Stored data entries:
******

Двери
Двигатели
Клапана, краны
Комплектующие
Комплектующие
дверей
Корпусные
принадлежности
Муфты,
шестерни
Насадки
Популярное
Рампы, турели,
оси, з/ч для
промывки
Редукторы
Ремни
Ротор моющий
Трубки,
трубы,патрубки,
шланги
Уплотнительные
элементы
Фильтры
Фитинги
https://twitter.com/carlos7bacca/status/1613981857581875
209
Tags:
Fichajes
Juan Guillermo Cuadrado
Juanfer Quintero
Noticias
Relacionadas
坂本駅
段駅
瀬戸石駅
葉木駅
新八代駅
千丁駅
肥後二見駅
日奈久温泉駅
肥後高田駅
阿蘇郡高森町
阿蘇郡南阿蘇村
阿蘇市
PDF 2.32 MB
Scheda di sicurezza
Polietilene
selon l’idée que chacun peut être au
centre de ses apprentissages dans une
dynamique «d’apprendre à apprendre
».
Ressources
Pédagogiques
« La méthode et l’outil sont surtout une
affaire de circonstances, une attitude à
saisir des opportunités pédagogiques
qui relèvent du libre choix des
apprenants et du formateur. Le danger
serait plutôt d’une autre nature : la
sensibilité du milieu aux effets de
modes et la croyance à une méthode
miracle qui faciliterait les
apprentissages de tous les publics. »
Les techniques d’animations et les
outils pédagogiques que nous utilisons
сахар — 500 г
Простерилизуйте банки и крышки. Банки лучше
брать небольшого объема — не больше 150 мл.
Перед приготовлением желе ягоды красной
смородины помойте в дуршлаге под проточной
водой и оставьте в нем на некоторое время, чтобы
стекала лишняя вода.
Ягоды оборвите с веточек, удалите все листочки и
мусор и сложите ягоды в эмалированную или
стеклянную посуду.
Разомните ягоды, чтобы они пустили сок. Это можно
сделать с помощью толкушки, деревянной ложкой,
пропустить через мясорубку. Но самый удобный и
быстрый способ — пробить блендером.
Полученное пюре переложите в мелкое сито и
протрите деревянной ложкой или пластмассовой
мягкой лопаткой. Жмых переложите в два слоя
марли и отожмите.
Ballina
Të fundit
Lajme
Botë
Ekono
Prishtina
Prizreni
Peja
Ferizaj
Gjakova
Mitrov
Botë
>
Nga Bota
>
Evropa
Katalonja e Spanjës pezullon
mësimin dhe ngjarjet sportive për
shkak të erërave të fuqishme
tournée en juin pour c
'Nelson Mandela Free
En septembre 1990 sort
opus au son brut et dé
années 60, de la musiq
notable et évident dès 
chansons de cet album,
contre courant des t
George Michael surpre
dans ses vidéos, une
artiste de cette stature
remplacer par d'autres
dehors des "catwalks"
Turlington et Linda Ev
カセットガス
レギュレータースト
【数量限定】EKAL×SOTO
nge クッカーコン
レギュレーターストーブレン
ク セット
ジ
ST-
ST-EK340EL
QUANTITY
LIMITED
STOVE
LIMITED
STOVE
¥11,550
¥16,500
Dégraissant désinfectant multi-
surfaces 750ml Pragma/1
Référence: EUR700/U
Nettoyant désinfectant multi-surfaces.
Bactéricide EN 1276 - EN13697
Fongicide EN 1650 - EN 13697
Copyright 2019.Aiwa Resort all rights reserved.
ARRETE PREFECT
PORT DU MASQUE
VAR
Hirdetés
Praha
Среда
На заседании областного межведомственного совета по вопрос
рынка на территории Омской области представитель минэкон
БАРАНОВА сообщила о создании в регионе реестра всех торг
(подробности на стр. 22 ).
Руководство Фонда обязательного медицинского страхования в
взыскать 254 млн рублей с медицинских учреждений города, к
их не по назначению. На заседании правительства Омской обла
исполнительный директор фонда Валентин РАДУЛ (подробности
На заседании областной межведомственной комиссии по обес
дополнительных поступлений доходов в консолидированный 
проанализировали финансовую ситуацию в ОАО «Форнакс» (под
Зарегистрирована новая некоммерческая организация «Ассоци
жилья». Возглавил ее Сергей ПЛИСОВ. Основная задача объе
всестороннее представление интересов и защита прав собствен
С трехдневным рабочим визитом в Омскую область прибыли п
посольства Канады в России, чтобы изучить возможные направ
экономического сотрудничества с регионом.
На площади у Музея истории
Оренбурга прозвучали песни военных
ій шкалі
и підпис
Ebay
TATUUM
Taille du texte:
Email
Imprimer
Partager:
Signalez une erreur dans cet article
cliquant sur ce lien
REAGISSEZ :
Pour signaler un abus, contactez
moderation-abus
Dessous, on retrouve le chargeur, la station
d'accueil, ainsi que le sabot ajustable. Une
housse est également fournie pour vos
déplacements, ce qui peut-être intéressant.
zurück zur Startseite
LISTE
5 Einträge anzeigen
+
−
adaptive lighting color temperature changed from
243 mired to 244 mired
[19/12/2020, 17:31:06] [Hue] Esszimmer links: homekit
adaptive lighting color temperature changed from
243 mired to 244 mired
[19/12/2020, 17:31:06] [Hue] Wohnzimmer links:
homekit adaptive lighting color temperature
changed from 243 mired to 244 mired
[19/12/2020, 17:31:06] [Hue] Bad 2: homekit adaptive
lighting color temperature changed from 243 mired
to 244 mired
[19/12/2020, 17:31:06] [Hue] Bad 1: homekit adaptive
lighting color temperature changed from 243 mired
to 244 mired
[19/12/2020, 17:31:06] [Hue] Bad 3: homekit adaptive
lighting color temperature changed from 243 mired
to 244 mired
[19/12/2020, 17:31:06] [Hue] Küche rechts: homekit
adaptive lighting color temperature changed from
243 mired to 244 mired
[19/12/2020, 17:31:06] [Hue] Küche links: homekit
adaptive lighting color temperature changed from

******

INSTRUCTIONS FOR THE TASK: In the entries above, find the line with "сахар — 500 г" and the line with "проанализировали финансовую ситуацию", then restate word for word both of them and every line between, with nothing more.

EXERCISE OUTPUT:
сахар — 500 г
Простерилизуйте банки и крышки. Банки лучше
брать небольшого объема — не больше 150 мл.
Перед приготовлением желе ягоды красной
смородины помойте в дуршлаге под проточной
водой и оставьте в нем на некоторое время, чтобы
стекала лишняя вода.
Ягоды оборвите с веточек, удалите все листочки и
мусор и сложите ягоды в эмалированную или
стеклянную посуду.
Разомните ягоды, чтобы они пустили сок. Это можно
сделать с помощью толкушки, деревянной ложкой,
пропустить через мясорубку. Но самый удобный и
быстрый способ — пробить блендером.
Полученное пюре переложите в мелкое сито и
протрите деревянной ложкой или пластмассовой
мягкой лопаткой. Жмых переложите в два слоя
марли и отожмите.
Ballina
Të fundit
Lajme
Botë
Ekono
Prishtina
Prizreni
Peja
Ferizaj
Gjakova
Mitrov
Botë
>
Nga Bota
>
Evropa
Katalonja e Spanjës pezullon
mësimin dhe ngjarjet sportive për
shkak të erërave të fuqishme
tournée en juin pour c
'Nelson Mandela Free
En septembre 1990 sort
opus au son brut et dé
années 60, de la musiq
notable et évident dès 
chansons de cet album,
contre courant des t
George Michael surpre
dans ses vidéos, une
artiste de cette stature
remplacer par d'autres
dehors des "catwalks"
Turlington et Linda Ev
カセットガス
レギュレータースト
【数量限定】EKAL×SOTO
nge クッカーコン
レギュレーターストーブレン
ク セット
ジ
ST-
ST-EK340EL
QUANTITY
LIMITED
STOVE
LIMITED
STOVE
¥11,550
¥16,500
Dégraissant désinfectant multi-
surfaces 750ml Pragma/1
Référence: EUR700/U
Nettoyant désinfectant multi-surfaces.
Bactéricide EN 1276 - EN13697
Fongicide EN 1650 - EN 13697
Copyright 2019.Aiwa Resort all rights reserved.
ARRETE PREFECT
PORT DU MASQUE
VAR
Hirdetés
Praha
Среда
На заседании областного межведомственного совета по вопрос
рынка на территории Омской области представитель минэкон
БАРАНОВА сообщила о создании в регионе реестра всех торг
(подробности на стр. 22 ).
Руководство Фонда обязательного медицинского страхования в
взыскать 254 млн рублей с медицинских учреждений города, к
их не по назначению. На заседании правительства Омской обла
исполнительный директор фонда Валентин РАДУЛ (подробности
На заседании областной межведомственной комиссии по обес
дополнительных поступлений доходов в консолидированный 
проанализировали финансовую ситуацию в ОАО «Форнакс» (под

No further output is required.